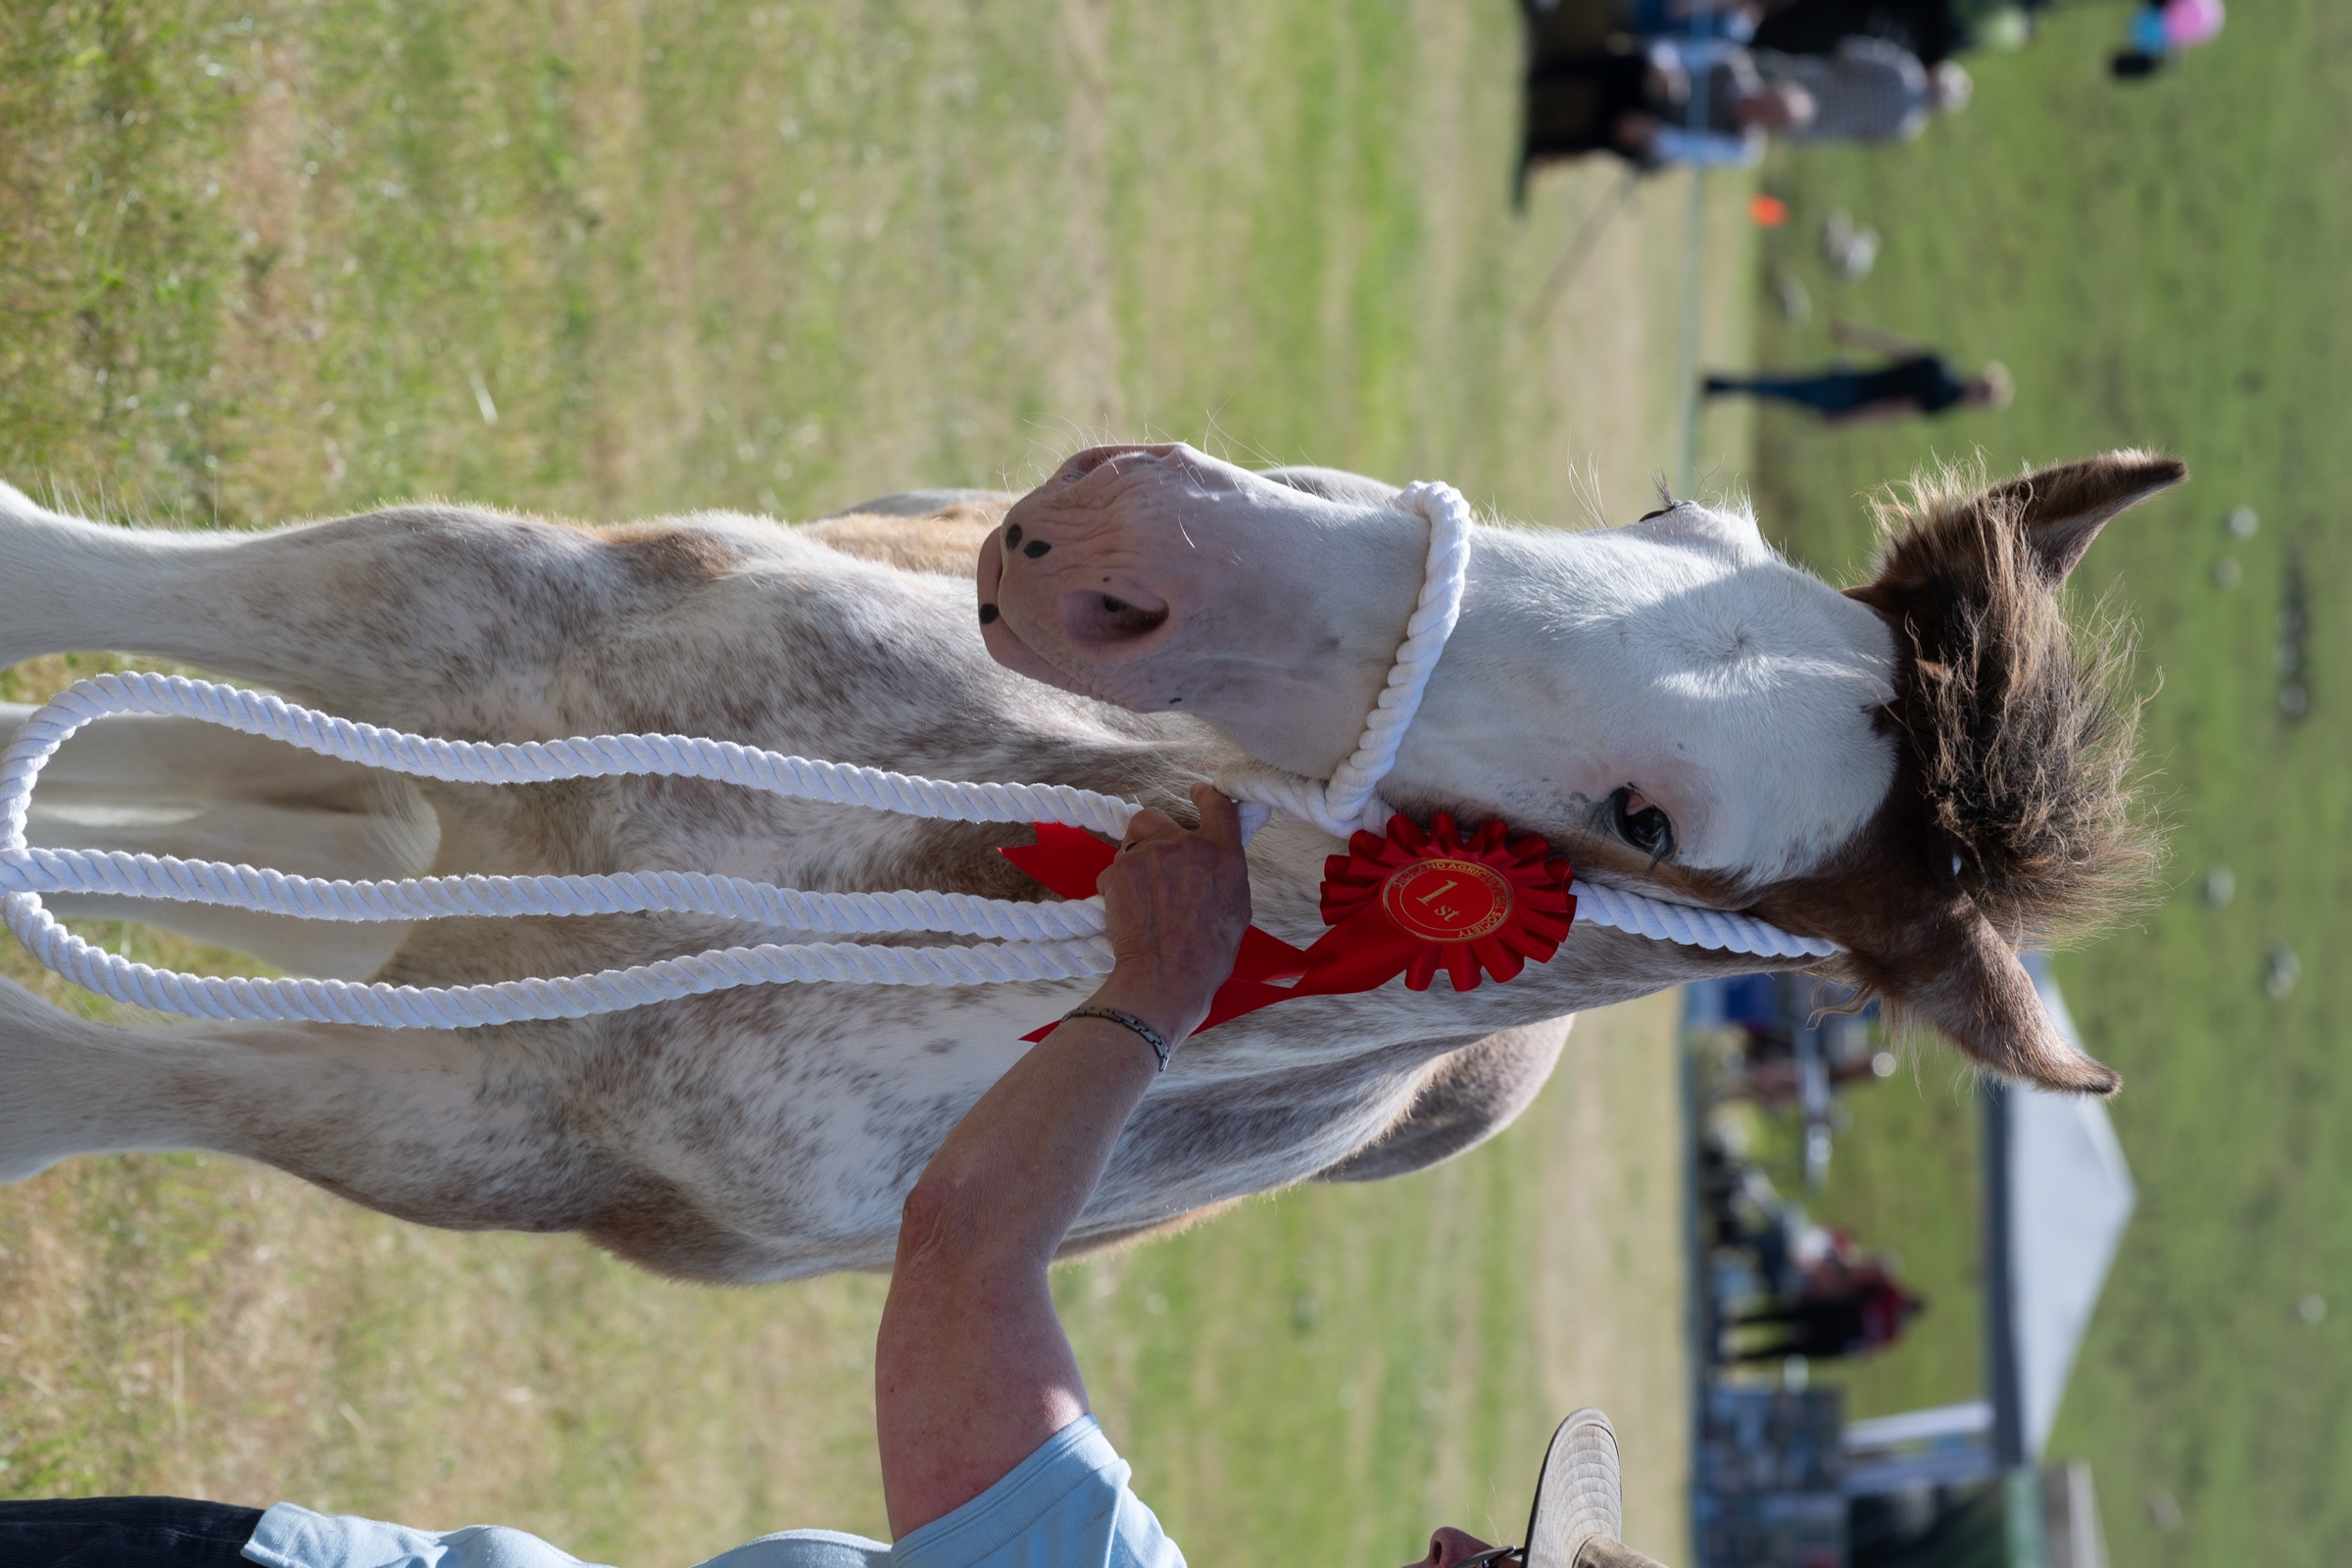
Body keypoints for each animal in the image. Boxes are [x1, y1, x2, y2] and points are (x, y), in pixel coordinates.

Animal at [0, 443, 2174, 1281]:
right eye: (1669, 508)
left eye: (1658, 826)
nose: (1131, 546)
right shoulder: (478, 624)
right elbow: (99, 582)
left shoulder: (463, 1127)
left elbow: (69, 1084)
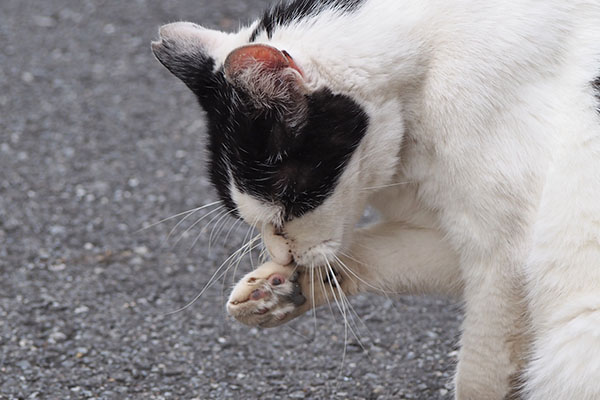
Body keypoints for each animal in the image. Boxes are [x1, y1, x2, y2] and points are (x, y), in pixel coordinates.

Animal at [150, 1, 600, 398]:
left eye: (288, 205)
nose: (282, 254)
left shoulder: (505, 253)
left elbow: (480, 374)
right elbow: (385, 254)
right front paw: (277, 290)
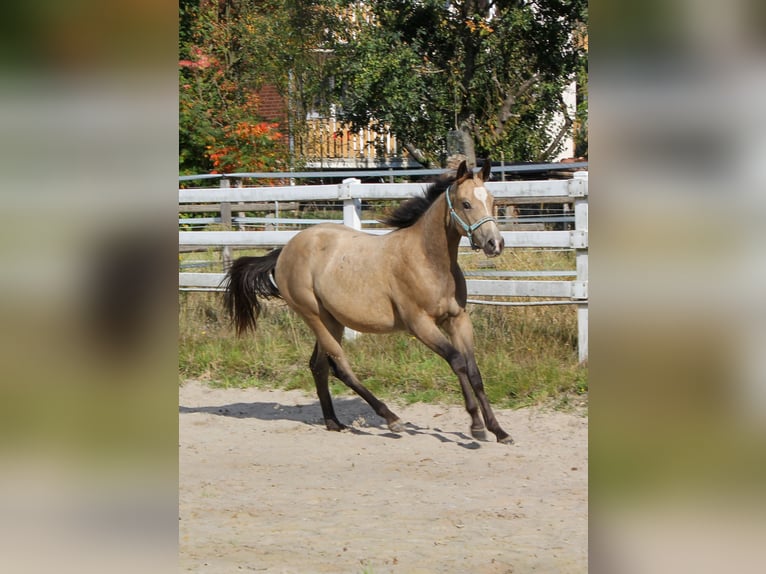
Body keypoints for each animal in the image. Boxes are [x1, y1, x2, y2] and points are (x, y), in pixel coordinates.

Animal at [223, 159, 513, 444]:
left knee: (319, 365)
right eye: (466, 204)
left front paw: (499, 431)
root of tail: (285, 251)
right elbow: (457, 361)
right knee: (339, 367)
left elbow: (474, 372)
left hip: (332, 320)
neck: (428, 259)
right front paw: (476, 426)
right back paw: (392, 419)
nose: (495, 244)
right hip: (314, 315)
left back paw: (333, 422)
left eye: (492, 200)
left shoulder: (457, 319)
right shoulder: (420, 324)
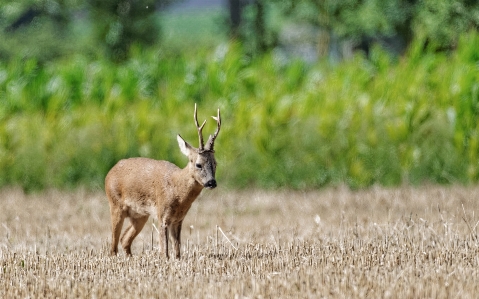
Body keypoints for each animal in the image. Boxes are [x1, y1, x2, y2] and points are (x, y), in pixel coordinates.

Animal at [105, 104, 221, 258]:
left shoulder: (178, 219)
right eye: (198, 164)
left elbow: (177, 250)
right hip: (115, 204)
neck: (177, 190)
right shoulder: (162, 215)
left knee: (124, 239)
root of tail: (109, 173)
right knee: (113, 245)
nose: (211, 182)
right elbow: (164, 251)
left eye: (215, 163)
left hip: (140, 215)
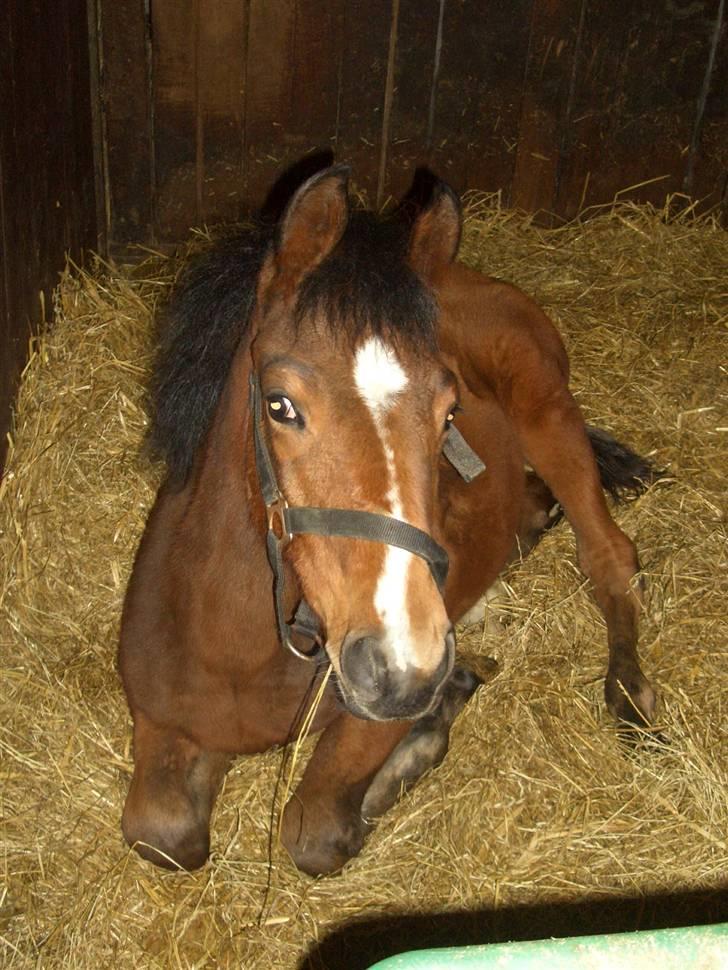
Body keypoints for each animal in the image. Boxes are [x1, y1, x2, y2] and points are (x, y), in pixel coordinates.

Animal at [116, 166, 656, 876]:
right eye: (279, 404)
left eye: (449, 413)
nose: (405, 664)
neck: (236, 652)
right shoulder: (160, 722)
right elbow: (162, 836)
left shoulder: (366, 722)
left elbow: (316, 831)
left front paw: (431, 727)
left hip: (550, 414)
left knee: (609, 554)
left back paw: (632, 697)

What you are asked to do -
Wherever a picture appears in the records above, leave it out and transcribe everything else exactly.

Task response -
Body keypoints for each animal in the image. Boxes are [x1, y1, x2, y2] and points are (x, y), in pixel coordinates.

Animal at [0, 443, 2174, 1281]:
right eye: (1669, 508)
left eye: (1658, 826)
nose: (1131, 546)
right shoulder: (478, 624)
right elbow: (99, 582)
left shoulder: (463, 1127)
left elbow: (69, 1084)
Body keypoints for each animal in the image. Boxes are [x1, y1, x2, y2] and points are (x, y), in pixel coordinates.

Animal at [150, 1, 600, 398]:
left eye: (288, 205)
nose: (282, 254)
left shoulder: (505, 253)
left elbow: (480, 374)
right elbow: (385, 254)
right front paw: (277, 290)
Body keypoints for each animal in the image. Boxes are [x1, y1, x2, y2] and points are (x, y), in pixel coordinates.

Animal at [223, 159, 513, 444]:
left knee: (319, 365)
right eye: (466, 204)
left front paw: (499, 431)
root of tail: (285, 251)
right elbow: (457, 361)
right knee: (339, 367)
left elbow: (474, 372)
left hip: (332, 320)
neck: (428, 259)
right front paw: (476, 426)
right back paw: (392, 419)
nose: (495, 244)
right hip: (314, 315)
left back paw: (333, 422)
left eye: (492, 200)
left shoulder: (457, 319)
right shoulder: (420, 324)
Body keypoints for each animal in the image. Boxes are [x1, y1, x2, y2] and points are (x, y), in pixel coordinates.

Animal at [105, 104, 221, 258]:
left shoulder: (178, 219)
right eye: (198, 164)
left elbow: (177, 250)
right hip: (115, 204)
neck: (177, 190)
right shoulder: (162, 215)
left knee: (124, 239)
root of tail: (109, 173)
right knee: (113, 245)
nose: (211, 182)
right elbow: (164, 251)
left eye: (215, 163)
left hip: (140, 215)
Body keypoints for each animal in the image. Boxes are [x1, y1, x2, y2] and points are (x, y), in pixel coordinates.

Animal at [116, 166, 656, 876]:
right eye: (279, 404)
left eye: (449, 413)
nose: (405, 664)
neck: (236, 652)
right shoulder: (160, 722)
right elbow: (162, 836)
left shoulder: (366, 722)
left elbow: (316, 831)
left front paw: (431, 727)
left hip: (550, 414)
left knee: (609, 554)
left back paw: (632, 697)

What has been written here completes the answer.